## Task
Working through the entries below, find how many lines include the string "cytoplasmic"; give only that number.

--- START ---

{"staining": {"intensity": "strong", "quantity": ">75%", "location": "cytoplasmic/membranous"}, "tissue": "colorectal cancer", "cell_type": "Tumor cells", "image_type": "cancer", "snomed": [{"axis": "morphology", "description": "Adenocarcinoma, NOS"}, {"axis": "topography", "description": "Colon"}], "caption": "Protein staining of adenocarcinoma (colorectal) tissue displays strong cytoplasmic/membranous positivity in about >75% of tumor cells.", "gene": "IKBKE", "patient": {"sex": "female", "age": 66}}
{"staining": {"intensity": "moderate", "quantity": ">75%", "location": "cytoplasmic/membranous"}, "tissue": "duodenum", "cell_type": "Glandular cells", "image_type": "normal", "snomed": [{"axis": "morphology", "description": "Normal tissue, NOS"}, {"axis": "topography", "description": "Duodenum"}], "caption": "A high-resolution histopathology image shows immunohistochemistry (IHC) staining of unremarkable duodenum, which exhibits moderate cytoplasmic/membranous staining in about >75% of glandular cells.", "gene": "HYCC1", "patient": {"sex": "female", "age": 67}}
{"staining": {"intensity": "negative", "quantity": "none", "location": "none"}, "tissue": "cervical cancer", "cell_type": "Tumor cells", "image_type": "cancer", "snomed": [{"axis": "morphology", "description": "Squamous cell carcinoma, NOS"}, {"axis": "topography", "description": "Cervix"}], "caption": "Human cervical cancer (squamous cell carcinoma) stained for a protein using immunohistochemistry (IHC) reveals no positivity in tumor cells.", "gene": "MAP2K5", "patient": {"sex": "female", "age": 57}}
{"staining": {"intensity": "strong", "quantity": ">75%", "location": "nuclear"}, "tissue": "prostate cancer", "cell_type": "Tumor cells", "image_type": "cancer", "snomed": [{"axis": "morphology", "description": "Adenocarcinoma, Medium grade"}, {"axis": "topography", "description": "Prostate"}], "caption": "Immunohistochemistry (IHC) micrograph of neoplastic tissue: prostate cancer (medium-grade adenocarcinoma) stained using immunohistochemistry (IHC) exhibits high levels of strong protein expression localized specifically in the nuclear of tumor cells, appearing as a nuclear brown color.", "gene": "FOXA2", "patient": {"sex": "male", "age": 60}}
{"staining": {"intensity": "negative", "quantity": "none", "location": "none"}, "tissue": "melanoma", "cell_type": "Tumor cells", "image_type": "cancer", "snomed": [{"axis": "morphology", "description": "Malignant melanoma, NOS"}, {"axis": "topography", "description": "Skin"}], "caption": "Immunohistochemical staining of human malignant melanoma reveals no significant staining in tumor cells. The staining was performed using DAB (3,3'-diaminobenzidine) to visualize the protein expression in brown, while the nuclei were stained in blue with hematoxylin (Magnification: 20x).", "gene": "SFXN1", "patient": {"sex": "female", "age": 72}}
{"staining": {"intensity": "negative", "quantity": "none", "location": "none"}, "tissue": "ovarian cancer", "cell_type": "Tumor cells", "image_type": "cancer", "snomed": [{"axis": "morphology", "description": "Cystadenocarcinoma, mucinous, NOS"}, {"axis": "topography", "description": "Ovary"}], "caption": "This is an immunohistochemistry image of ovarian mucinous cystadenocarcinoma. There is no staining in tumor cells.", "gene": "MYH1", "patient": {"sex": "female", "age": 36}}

--- END ---

## Solution to this exercise
2